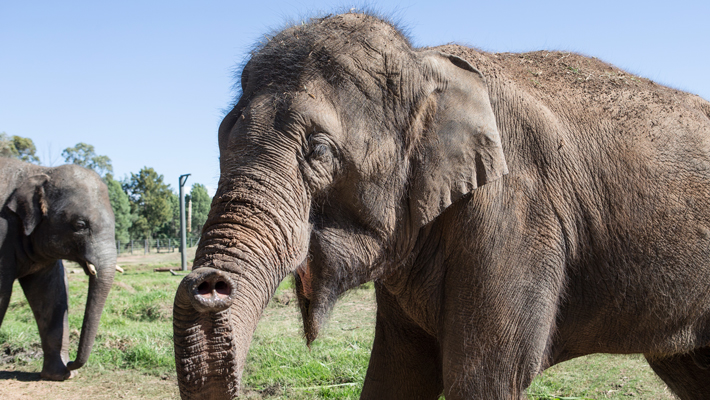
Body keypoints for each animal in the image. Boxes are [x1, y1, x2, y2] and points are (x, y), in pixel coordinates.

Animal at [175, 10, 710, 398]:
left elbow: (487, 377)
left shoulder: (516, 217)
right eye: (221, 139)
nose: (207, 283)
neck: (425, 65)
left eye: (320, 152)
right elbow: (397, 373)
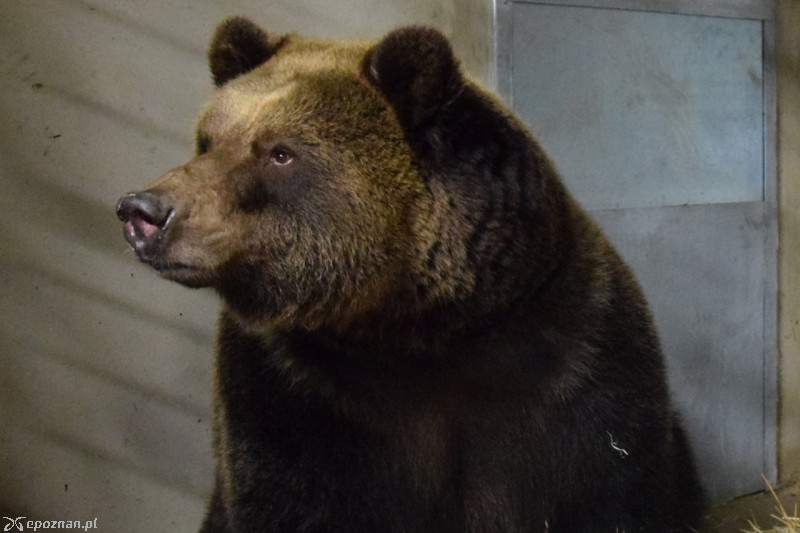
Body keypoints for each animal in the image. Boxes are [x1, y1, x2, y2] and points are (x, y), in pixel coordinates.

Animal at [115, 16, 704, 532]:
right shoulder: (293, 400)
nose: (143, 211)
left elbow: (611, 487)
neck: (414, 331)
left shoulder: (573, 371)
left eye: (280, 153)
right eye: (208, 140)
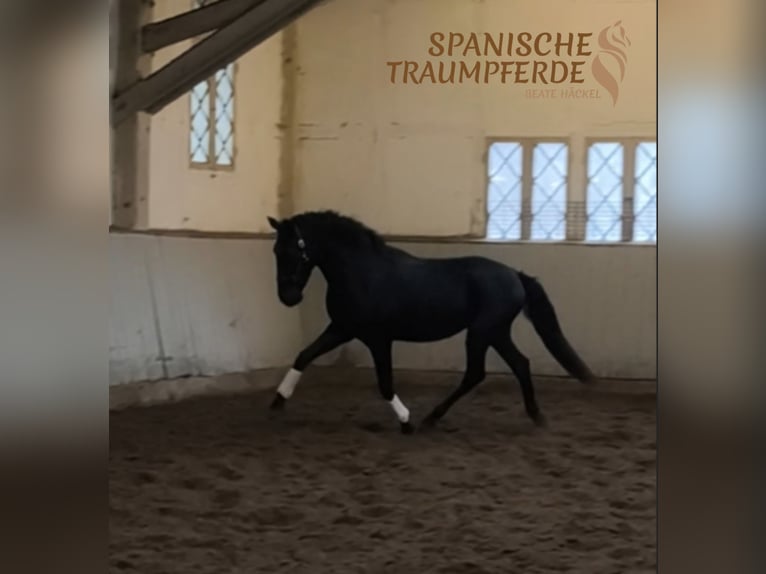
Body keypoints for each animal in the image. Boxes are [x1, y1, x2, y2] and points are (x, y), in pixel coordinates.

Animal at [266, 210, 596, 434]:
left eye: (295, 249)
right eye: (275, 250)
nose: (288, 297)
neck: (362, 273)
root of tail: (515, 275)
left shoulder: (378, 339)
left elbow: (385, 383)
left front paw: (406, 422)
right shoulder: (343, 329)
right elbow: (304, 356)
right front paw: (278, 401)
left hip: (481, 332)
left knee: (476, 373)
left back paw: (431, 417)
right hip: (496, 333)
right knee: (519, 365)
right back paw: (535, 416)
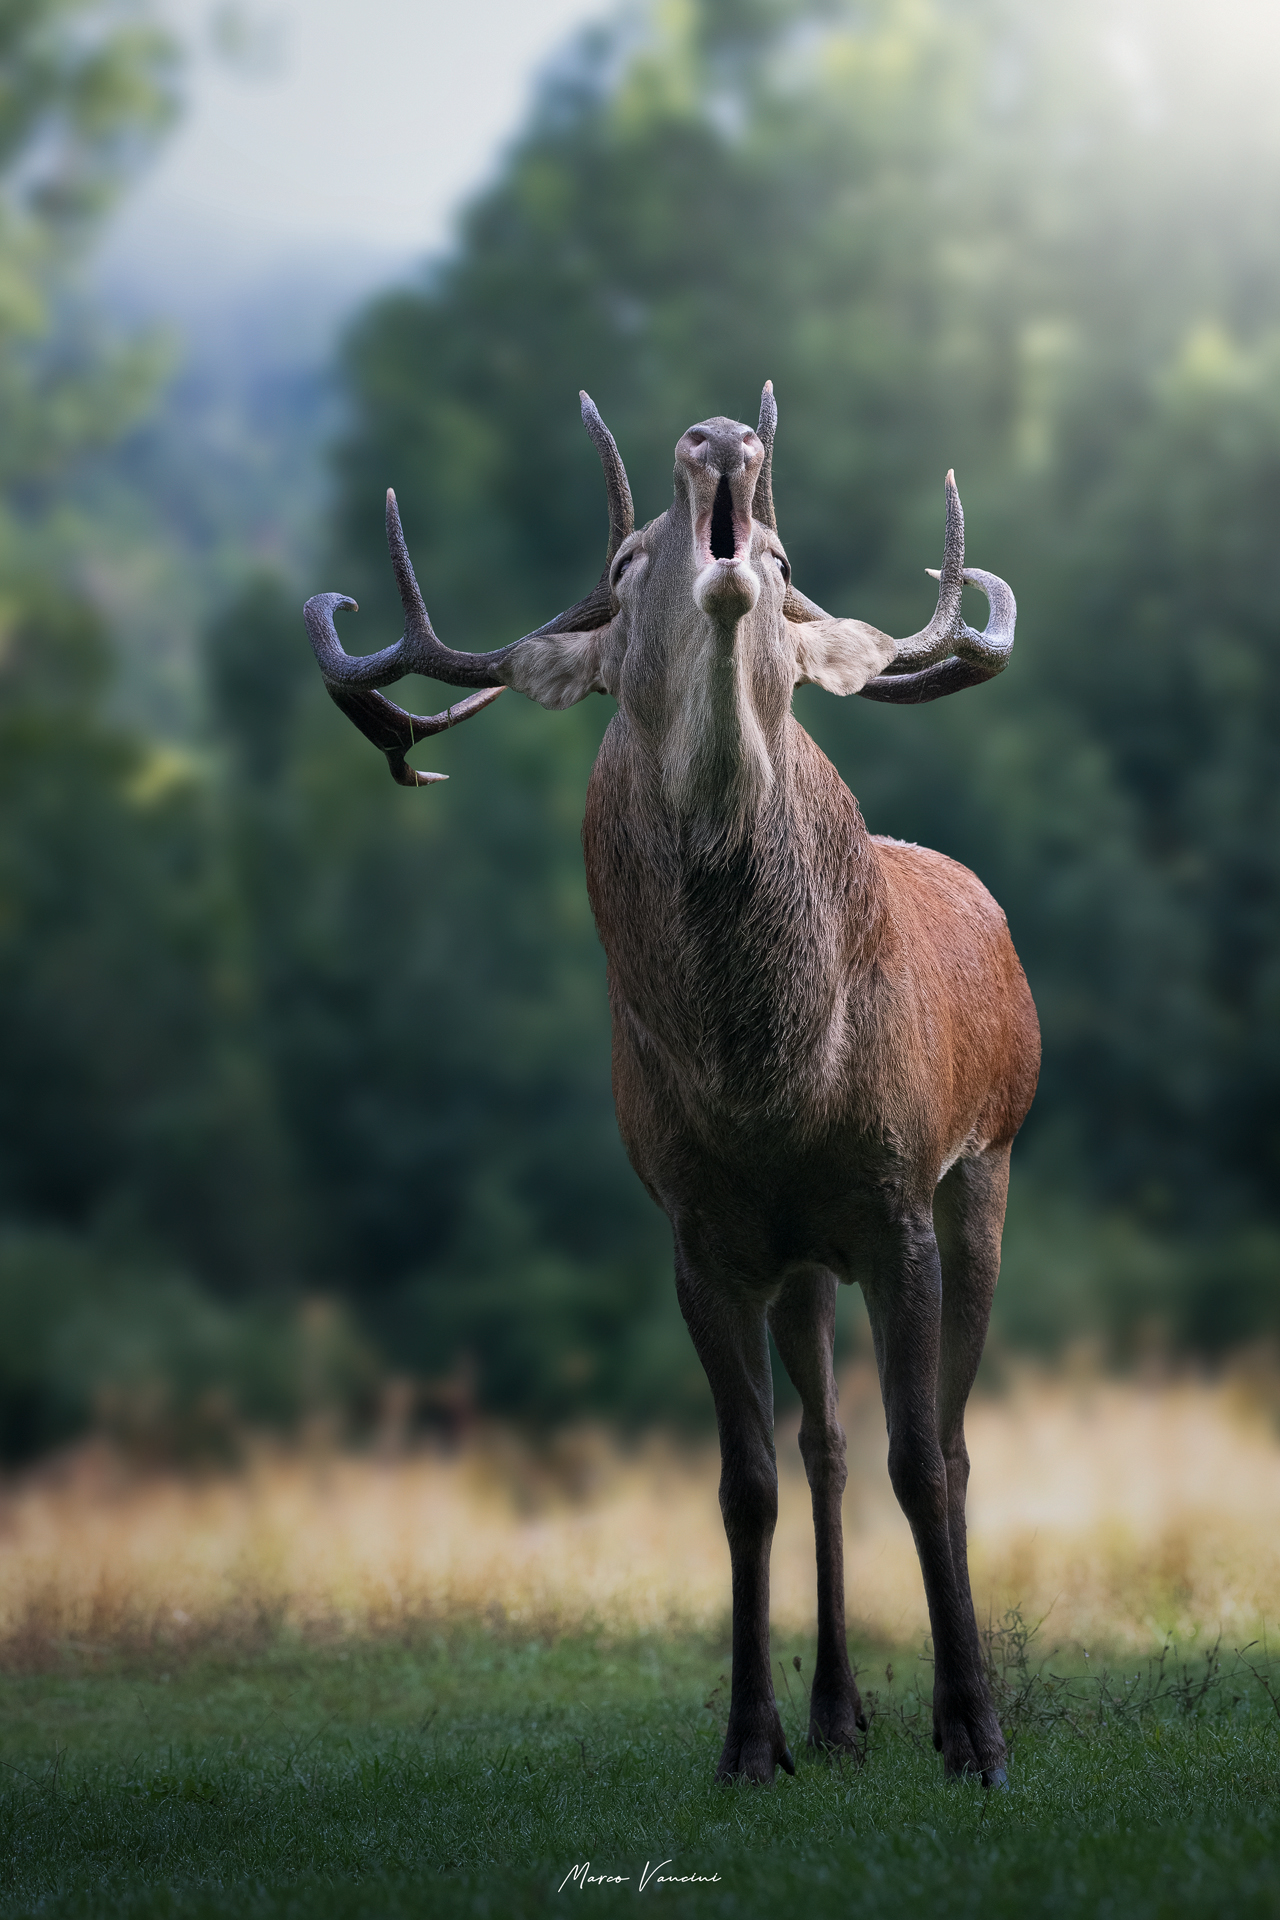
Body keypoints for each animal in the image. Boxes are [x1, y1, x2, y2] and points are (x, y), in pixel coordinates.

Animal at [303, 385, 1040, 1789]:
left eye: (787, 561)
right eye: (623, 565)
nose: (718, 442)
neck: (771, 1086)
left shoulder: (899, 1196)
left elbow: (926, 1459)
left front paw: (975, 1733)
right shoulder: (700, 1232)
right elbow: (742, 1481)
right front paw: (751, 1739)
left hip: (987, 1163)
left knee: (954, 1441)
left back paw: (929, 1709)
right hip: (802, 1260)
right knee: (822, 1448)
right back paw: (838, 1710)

■ **EXERCISE DETAILS**
Write out every entry above exactly as it stands, minus the pictures.

■ **ANSWER TO THE EXERCISE**
Body keypoints for each animal in the image. Boxes are [x1, y1, x2, y2] and points are (x, y), in pixel coordinates.

Animal at [175, 10, 710, 398]:
left elbow: (487, 377)
left shoulder: (516, 217)
right eye: (221, 139)
nose: (207, 283)
neck: (425, 65)
left eye: (320, 152)
right elbow: (397, 373)
Body keypoints for each animal in the image. Boxes are [x1, y1, x2, y2] and points are (x, y), in pixel coordinates.

Animal at [115, 16, 704, 532]:
right shoulder: (293, 400)
nose: (143, 211)
left elbow: (611, 487)
neck: (414, 331)
left shoulder: (573, 371)
left eye: (280, 153)
right eye: (208, 140)
Body keypoints for each animal in the image. Boxes are [x1, y1, x2, y2] and points are (x, y), in pixel coordinates.

Animal at [266, 210, 596, 434]:
left eye: (295, 249)
right eye: (275, 250)
nose: (288, 297)
neck: (362, 273)
root of tail: (515, 275)
left shoulder: (378, 339)
left elbow: (385, 383)
left front paw: (406, 422)
right shoulder: (343, 329)
right elbow: (304, 356)
right front paw: (278, 401)
left hip: (481, 332)
left knee: (476, 373)
left back paw: (431, 417)
right hip: (496, 333)
right knee: (519, 365)
right back paw: (535, 416)
Body keypoints for each animal in the image. Boxes are [x1, y1, x2, y2] and points are (x, y), in pixel coordinates.

Animal at [303, 385, 1040, 1789]:
left eye: (787, 561)
right eye: (623, 565)
nose: (718, 442)
neck: (771, 1086)
left shoulder: (899, 1196)
left elbow: (926, 1459)
left front paw: (975, 1733)
right shoulder: (700, 1232)
right elbow: (742, 1481)
right front paw: (751, 1739)
left hip: (987, 1163)
left knee: (954, 1441)
left back paw: (929, 1709)
right hip: (802, 1260)
right knee: (822, 1448)
right back paw: (838, 1710)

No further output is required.